Hepburn collection includes 'everything'



By Bob Thomas
The Associated Press

The stuff of one remarkable life was spread out on 10 large library tables.

There were letters, telegrams, scrapbooks, movie scripts, scores of photographs and other memorabilia - all meticulously collected by Katharine Hepburn during her classic 65-year career.

Truckloads of the material had been arriving in recent days at the Margaret Herrick Library of the Academy of Motion Picture Arts and Sciences - a gift from the estate of the four-time Oscar-winner, who died last year at age 96. And more mementos were on the way from Hepburn's New York and Connecticut homes.

"She seemed to have saved everything," library director Linda Mehr said. "We think it's an extraordinary treasure."

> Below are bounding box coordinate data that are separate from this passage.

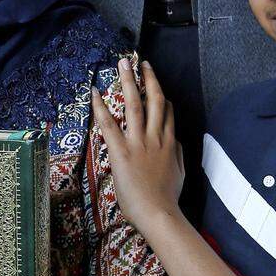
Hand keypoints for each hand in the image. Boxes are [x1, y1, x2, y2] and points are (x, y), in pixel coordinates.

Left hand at [89, 57, 183, 235]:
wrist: (159, 214)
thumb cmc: (167, 198)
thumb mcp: (180, 172)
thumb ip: (178, 154)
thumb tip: (176, 142)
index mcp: (170, 143)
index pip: (168, 112)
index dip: (162, 95)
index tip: (156, 83)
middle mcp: (156, 137)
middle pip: (154, 100)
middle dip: (147, 78)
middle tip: (140, 62)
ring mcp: (138, 143)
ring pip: (135, 105)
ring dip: (128, 81)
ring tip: (122, 64)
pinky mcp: (121, 152)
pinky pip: (109, 125)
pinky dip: (101, 107)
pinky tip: (95, 93)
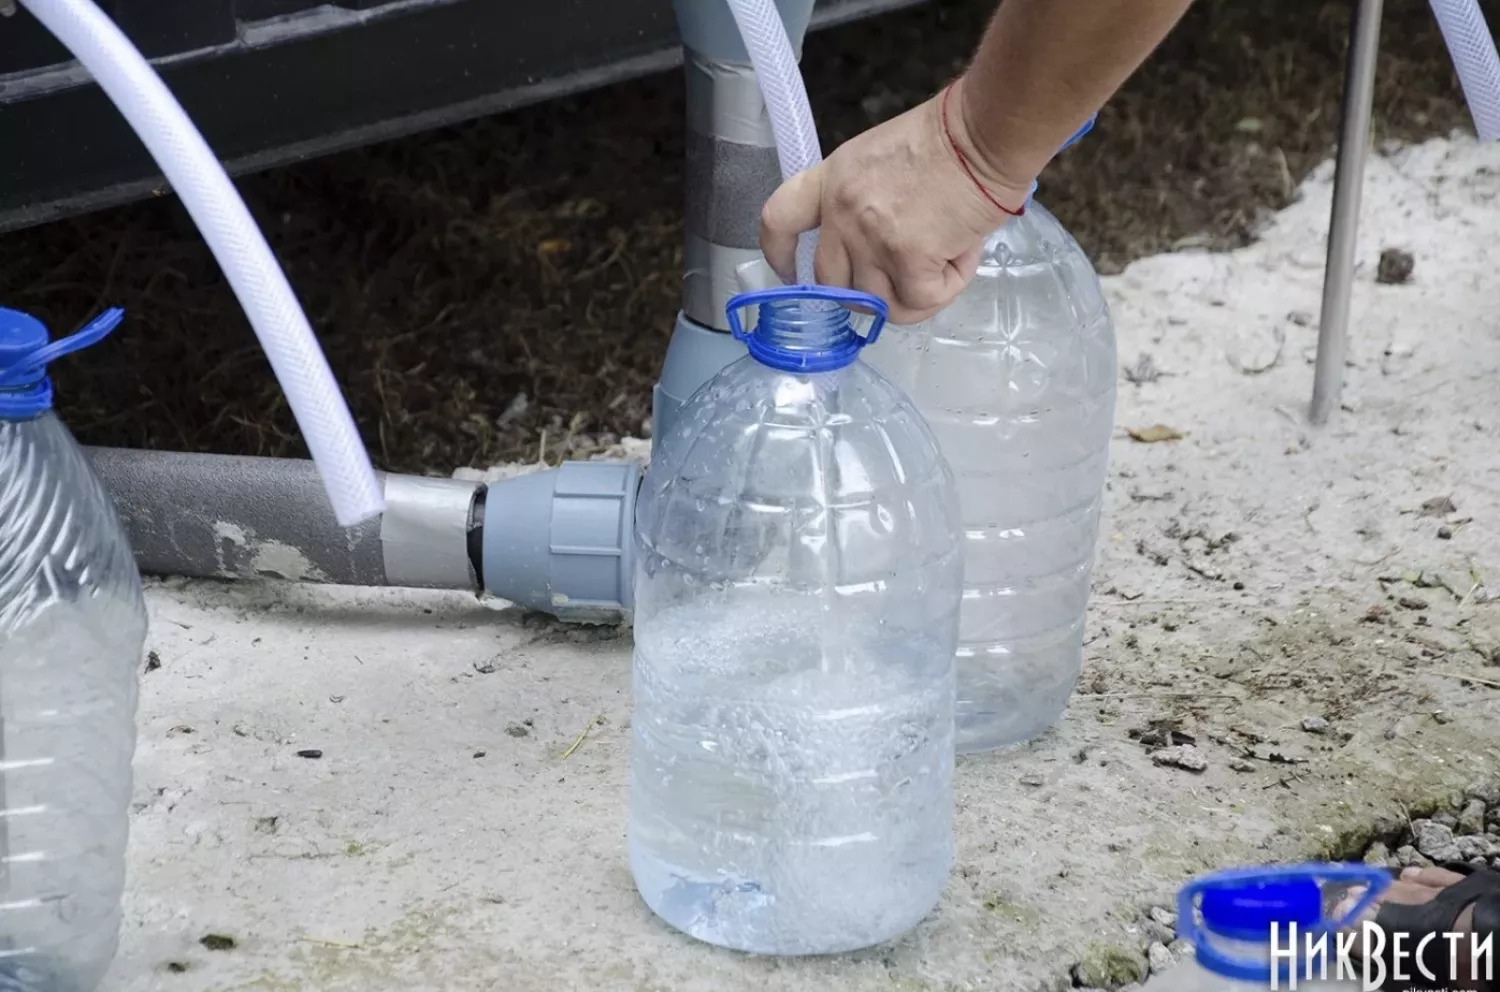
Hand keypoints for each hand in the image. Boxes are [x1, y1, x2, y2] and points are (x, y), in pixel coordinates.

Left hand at [759, 78, 1034, 324]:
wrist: (985, 131)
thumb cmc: (949, 138)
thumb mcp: (881, 159)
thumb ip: (862, 200)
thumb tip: (876, 249)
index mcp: (831, 180)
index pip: (779, 221)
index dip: (781, 256)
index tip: (791, 275)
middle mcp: (841, 211)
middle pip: (830, 284)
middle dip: (868, 292)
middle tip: (905, 278)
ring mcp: (870, 236)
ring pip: (878, 302)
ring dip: (915, 292)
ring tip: (946, 256)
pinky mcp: (907, 257)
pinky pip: (920, 302)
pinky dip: (946, 288)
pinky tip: (962, 256)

During her Hollywood era, interviewers quickly learned that questions about Hepburn's personal life evoked a reproving stare. Astonishingly, though, she directed that all of her papers be made available to the public after her death.

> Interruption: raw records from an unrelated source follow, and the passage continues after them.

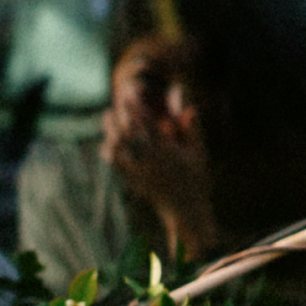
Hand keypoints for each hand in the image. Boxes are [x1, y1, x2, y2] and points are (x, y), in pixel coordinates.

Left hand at [101, 40, 215, 253]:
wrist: (184, 210)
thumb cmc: (196, 180)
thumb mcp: (199, 153)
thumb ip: (192, 131)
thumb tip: (189, 109)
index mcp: (165, 151)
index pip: (146, 125)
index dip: (136, 108)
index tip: (130, 95)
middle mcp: (148, 160)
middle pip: (128, 133)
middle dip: (121, 116)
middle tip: (115, 102)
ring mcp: (138, 172)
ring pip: (118, 148)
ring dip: (111, 131)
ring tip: (107, 116)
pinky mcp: (132, 182)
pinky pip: (116, 165)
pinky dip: (109, 152)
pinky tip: (106, 143)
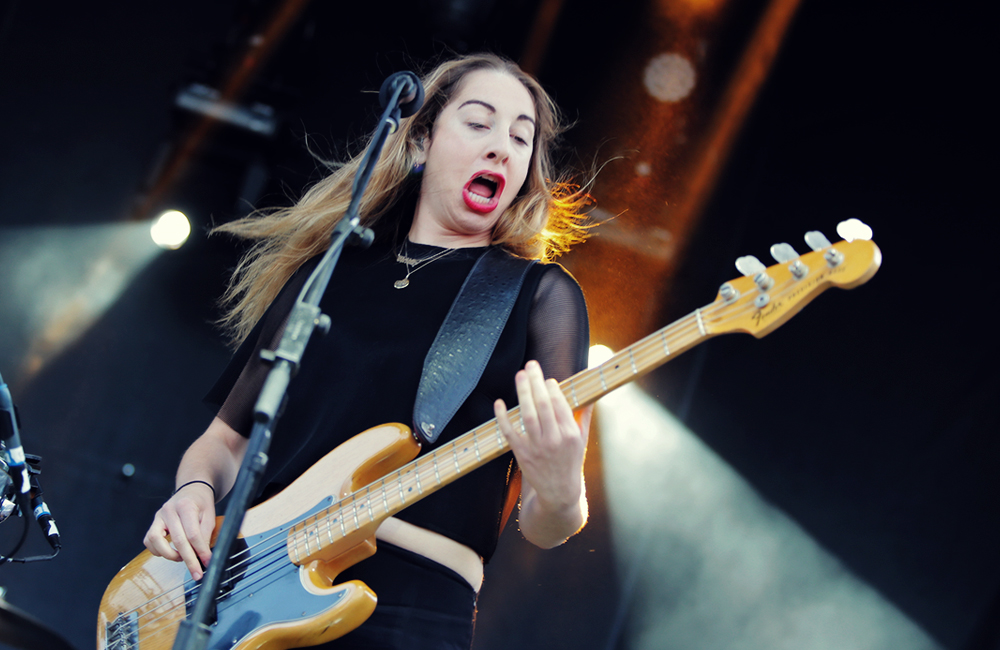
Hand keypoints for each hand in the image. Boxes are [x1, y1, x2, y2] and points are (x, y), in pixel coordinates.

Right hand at [143, 482, 216, 579]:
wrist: (192, 489)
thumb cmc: (201, 503)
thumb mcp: (209, 516)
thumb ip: (205, 535)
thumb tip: (204, 556)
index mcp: (186, 506)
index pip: (193, 534)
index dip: (201, 551)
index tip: (207, 562)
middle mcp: (169, 510)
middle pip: (177, 540)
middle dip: (188, 560)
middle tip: (196, 572)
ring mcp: (158, 516)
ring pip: (155, 541)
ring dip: (169, 555)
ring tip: (182, 558)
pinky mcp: (153, 523)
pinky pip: (148, 541)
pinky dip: (158, 551)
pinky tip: (171, 552)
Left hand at [494, 360, 592, 544]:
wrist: (559, 493)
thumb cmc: (571, 463)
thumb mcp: (583, 440)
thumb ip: (585, 416)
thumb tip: (590, 395)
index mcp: (571, 434)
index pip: (560, 404)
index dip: (551, 387)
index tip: (547, 378)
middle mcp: (555, 439)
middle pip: (543, 404)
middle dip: (536, 381)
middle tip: (531, 364)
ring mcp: (537, 447)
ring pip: (527, 414)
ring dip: (522, 392)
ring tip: (520, 375)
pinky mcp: (522, 454)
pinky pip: (510, 431)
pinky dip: (503, 416)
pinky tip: (499, 402)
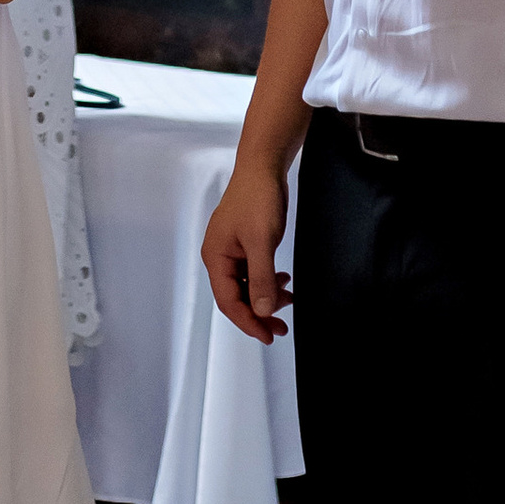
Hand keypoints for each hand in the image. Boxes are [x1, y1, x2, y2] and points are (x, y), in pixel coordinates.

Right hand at [202, 163, 291, 343]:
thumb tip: (260, 311)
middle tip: (281, 328)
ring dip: (266, 297)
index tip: (268, 336)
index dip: (247, 322)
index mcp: (215, 258)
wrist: (263, 167)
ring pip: (247, 286)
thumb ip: (261, 278)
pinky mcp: (245, 244)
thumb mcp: (261, 241)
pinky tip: (283, 280)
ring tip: (289, 300)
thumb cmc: (257, 198)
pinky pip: (253, 272)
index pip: (228, 301)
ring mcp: (232, 251)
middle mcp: (219, 257)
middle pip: (237, 297)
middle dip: (259, 313)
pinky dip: (268, 281)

This included correspondence with close friends Cary Grant, Tennessee Williams, Laurence Olivier, John Wayne, Henry Fonda and of course Spencer Tracy, as well as numerous exchanges with directors such as George Cukor, John Huston and David Lean.

"I talked to her about this many, many times," says Cynthia McCormick, a 30-year friend of the actress and co-executor of the estate.

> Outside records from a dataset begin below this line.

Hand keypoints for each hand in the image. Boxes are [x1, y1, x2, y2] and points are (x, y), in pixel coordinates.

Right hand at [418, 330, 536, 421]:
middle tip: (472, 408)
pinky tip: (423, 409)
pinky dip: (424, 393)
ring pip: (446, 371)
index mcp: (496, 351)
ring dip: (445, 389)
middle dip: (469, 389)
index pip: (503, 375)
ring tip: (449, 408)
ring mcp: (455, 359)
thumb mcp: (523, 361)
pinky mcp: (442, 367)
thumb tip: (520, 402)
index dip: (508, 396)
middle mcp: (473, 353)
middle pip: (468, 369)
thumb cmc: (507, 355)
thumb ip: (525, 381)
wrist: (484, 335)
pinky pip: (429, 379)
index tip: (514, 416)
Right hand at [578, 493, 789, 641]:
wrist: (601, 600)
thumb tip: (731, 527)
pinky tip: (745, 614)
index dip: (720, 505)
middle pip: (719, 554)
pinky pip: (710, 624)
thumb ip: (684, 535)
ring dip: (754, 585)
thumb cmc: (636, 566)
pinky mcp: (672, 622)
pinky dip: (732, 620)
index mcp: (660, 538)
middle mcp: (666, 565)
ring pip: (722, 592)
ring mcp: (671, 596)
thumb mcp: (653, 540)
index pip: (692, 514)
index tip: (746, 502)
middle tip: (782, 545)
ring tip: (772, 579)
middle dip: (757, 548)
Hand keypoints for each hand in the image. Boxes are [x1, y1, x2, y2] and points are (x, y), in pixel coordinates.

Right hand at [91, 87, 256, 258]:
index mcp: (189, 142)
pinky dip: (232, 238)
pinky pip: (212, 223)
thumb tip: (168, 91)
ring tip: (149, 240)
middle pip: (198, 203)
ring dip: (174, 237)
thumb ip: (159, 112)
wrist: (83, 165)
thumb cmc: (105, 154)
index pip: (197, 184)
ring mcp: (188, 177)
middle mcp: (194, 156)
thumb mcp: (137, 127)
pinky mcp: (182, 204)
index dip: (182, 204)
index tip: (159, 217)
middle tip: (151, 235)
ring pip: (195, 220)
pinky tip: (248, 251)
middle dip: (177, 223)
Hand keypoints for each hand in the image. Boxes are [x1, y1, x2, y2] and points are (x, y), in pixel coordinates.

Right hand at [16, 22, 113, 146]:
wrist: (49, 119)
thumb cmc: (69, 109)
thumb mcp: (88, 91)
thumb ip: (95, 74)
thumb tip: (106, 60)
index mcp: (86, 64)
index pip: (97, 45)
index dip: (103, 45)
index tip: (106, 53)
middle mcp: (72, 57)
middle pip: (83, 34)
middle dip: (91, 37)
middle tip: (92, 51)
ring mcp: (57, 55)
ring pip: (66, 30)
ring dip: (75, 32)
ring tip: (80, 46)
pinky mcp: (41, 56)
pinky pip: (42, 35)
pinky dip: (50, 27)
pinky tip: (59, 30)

"Were there things that she wanted to destroy or wanted me to destroy? Her answer was no," McCormick said. "She thought that what she had saved was the truth of her own experience, and it was OK after she was gone to let people know the truth."

Hepburn's four acting Oscars remain a record, and her 12 acting nominations were topped only last year by Meryl Streep.

The academy library also houses the collections of Gregory Peck, Cary Grant, Mae West and many other stars, but none matches the size and scope of Hepburn's.

"This is a record collection ... and the most comprehensive," Mehr said. "She was such an articulate person and one with whom people loved to correspond."

A sampling:

• A handwritten letter from Jane Fonda after the Oscars for On Golden Pond had been awarded to Hepburn and Henry Fonda, who was dying: "Your notes to him have lifted his spirit and moved him deeply at a time when spirit is about all he's got going. That is the nicest gift one can give him."

• A note to Hepburn when she was in a New York play: "I just wanted to tell you I enjoyed you last night. Eleanor Roosevelt."

• A missive from Hepburn's father urging her not to break her movie contract so she could do a Broadway play. She followed his advice.

• A long letter to her father telling him of a meeting with MGM bigwigs about whether to make a film version of Without Love, a play she had done in New York and to which she owned the film rights and which became one of the better Hepburn-Tracy films.